*Task material*
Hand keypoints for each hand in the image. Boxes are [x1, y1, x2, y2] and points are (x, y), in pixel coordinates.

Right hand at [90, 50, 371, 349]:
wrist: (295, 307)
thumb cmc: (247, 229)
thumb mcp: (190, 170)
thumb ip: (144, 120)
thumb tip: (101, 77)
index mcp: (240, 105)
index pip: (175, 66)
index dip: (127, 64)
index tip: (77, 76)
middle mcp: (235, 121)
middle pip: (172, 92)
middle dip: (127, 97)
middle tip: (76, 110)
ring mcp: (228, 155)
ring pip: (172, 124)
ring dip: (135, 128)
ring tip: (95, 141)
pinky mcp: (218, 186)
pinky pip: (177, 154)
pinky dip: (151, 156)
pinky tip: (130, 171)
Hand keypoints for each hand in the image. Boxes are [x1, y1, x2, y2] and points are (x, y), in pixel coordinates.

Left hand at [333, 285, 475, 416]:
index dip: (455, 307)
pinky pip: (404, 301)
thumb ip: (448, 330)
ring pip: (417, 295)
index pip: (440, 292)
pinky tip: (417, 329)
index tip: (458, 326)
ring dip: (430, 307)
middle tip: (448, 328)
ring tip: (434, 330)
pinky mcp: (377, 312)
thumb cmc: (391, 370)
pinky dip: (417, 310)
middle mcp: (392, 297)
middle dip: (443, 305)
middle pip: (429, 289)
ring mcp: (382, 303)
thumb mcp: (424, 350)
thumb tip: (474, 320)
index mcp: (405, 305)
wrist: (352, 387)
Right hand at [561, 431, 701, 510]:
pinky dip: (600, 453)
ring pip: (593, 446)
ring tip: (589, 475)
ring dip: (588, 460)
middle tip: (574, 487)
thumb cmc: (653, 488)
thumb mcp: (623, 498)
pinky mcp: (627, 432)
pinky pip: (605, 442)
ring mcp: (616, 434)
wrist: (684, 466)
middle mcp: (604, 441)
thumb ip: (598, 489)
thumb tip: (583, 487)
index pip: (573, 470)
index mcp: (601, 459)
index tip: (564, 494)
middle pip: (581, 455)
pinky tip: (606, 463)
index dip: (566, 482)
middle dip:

*Work task*
Nothing is to be left out; every record above must be repeated exactly.

*Solved problem*
Hand keypoints for each hand in the image. Boxes are [x1, y1, x2, y2] and points are (x, y), in pixel coordinates.

Right hand at [90, 50, 371, 349]:
wrist: (295, 307)
thumb cmc: (247, 229)
thumb mcp: (190, 170)
thumb ip: (144, 120)
thumb tip: (101, 77)
index mcp: (240, 105)
index pip: (175, 66)
index dip: (127, 64)
index tip: (77, 76)
middle mcp: (235, 121)
middle pip: (172, 92)
middle dip: (127, 97)
middle tip: (76, 110)
ring mcp: (228, 155)
ring pip: (172, 124)
ring dip: (135, 128)
ring tip: (95, 141)
pinky mcp: (218, 186)
pinky pip: (177, 154)
pinky dip: (151, 156)
pinky tip: (130, 171)
Hand keypoints for each hand in the image. Boxes are [x1, y1, x2, y2] and points are (x, y), in pixel coordinates.

Left hand at [333, 285, 475, 416]:
index dip: (455, 307)
pinky pip: (404, 301)
thumb ip: (448, 330)
ring pip: (417, 295)
index pip: (440, 292)
pinky tip: (417, 329)
index tip: (458, 326)
ring dip: (430, 307)
middle tip: (448, 328)
ring tip: (434, 330)
pinky mcp: (377, 312)
thumb cmc: (391, 370)
pinky dip: (417, 310)
middle mcp: (392, 297)
middle dip: (443, 305)
middle pip: (429, 289)
ring mcp: (382, 303)
thumb mcp: (424, 350)
thumb tip: (474, 320)
index mcp: (405, 305)
wrist: (352, 387)
Right hand at [561, 431, 701, 510]:
pinky dip: (600, 453)
ring pip: (593, 446)
ring tip: (589, 475)
ring dip: (588, 460)
middle tip: (574, 487)
thumb cmc: (653, 488)
thumb mcp: (623, 498)
pinky mcp: (627, 432)
pinky pip: (605, 442)
ring mcp: (616, 434)
wrist: (684, 466)
middle mcp: (604, 441)
thumb ip: (598, 489)
thumb tip: (583, 487)
index pip: (573, 470)
index mcp: (601, 459)
index tip: (564, 494)
middle pip: (581, 455)
pinky tip: (606, 463)
index dip: (566, 482)
middle dip:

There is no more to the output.